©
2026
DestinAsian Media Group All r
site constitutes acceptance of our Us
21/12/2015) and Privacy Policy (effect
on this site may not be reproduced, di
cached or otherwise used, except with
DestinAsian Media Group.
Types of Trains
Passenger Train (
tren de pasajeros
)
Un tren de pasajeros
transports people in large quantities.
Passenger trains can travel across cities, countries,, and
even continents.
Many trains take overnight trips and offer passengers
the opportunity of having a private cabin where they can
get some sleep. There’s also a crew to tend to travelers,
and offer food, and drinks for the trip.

==

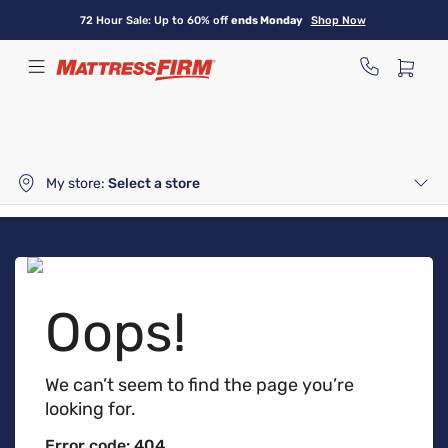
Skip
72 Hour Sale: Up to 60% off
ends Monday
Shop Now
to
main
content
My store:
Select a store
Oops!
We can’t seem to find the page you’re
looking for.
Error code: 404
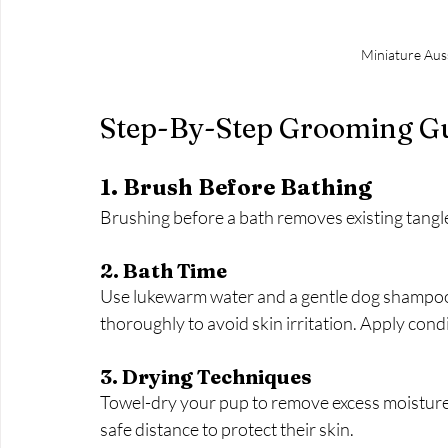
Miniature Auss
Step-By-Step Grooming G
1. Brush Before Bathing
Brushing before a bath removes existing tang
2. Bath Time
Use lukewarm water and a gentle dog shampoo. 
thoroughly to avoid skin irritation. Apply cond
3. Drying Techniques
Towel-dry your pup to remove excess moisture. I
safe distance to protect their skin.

---

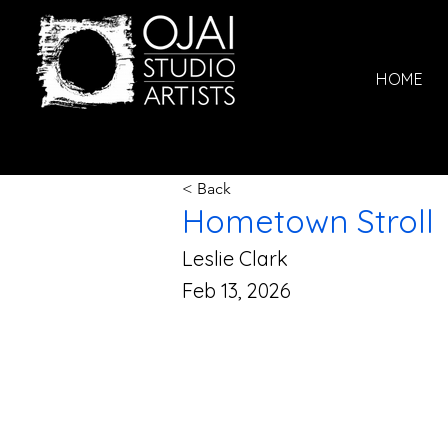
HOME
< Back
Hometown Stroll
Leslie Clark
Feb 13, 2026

TASK TO COMPLETE> Convert the data above, starting with the line containing "Miniature Auss" and going on through the line containing "safe distance to protect their skin.", both included, into a JSON list of strings with one string per line. Leave out any blank lines.

SOLUTION TO THIS PROBLEM>
[
  "Miniature Auss",
  "Step-By-Step Grooming G",
  "1. Brush Before Bathing",
  "Brushing before a bath removes existing tang",
  "2. Bath Time",
  "Use lukewarm water and a gentle dog shampoo. ",
  "thoroughly to avoid skin irritation. Apply cond",
  "3. Drying Techniques",
  "Towel-dry your pup to remove excess moisture. I",
  "safe distance to protect their skin."
]